> Data extract
________________________
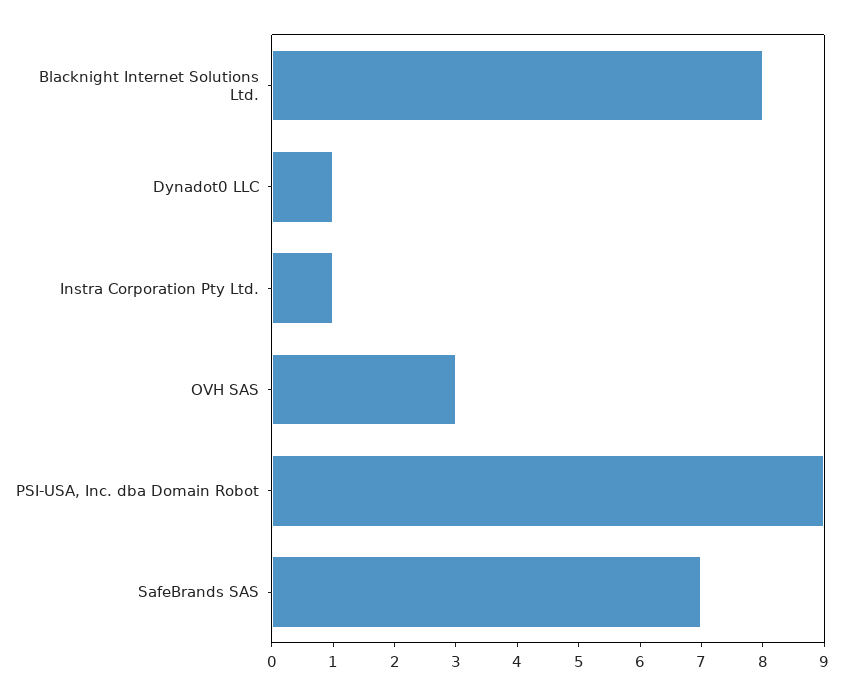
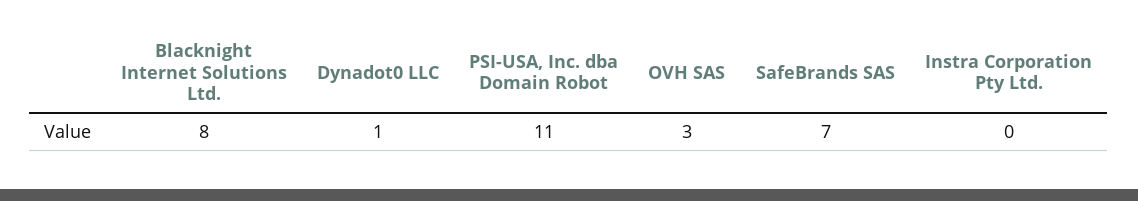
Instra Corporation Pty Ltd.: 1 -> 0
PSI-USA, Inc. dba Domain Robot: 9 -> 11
________________________
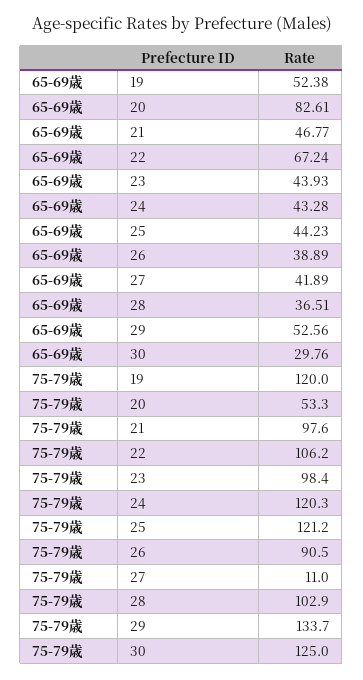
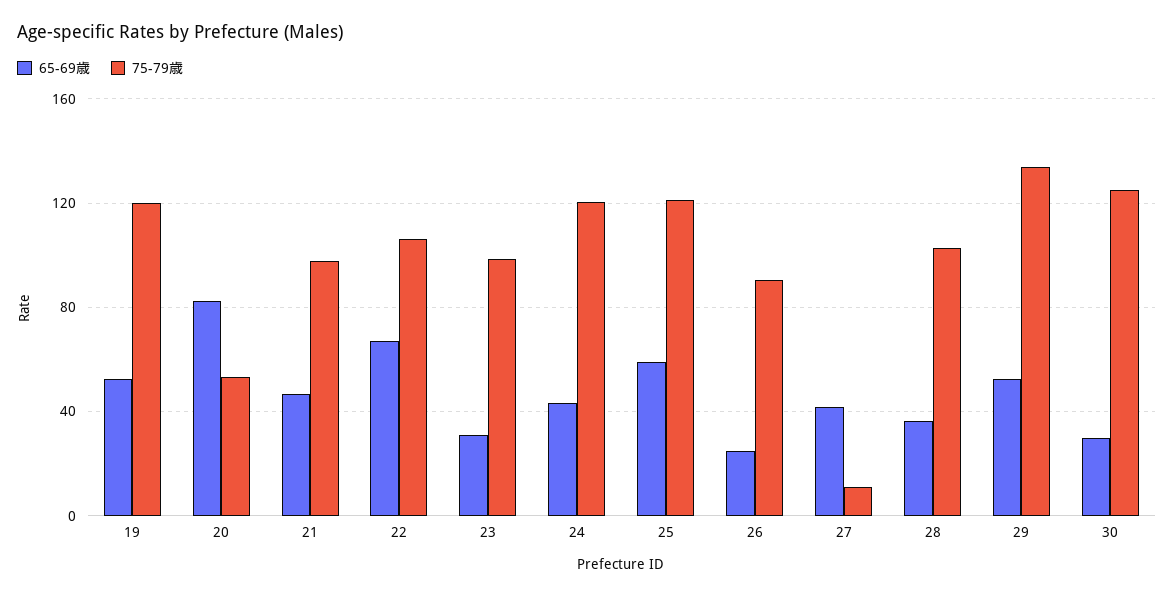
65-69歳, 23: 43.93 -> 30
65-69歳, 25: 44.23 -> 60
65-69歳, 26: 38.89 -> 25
________________________
> Problem requirements
When you reach the line containing "Instra Corporation Pty Ltd.: 1 -> 0" in the data above, start copying exactly, and stop after the line containing "PSI-USA, Inc. dba Domain Robot: 9 -> 11".

> Reply
Instra Corporation Pty Ltd.: 1 -> 0
PSI-USA, Inc. dba Domain Robot: 9 -> 11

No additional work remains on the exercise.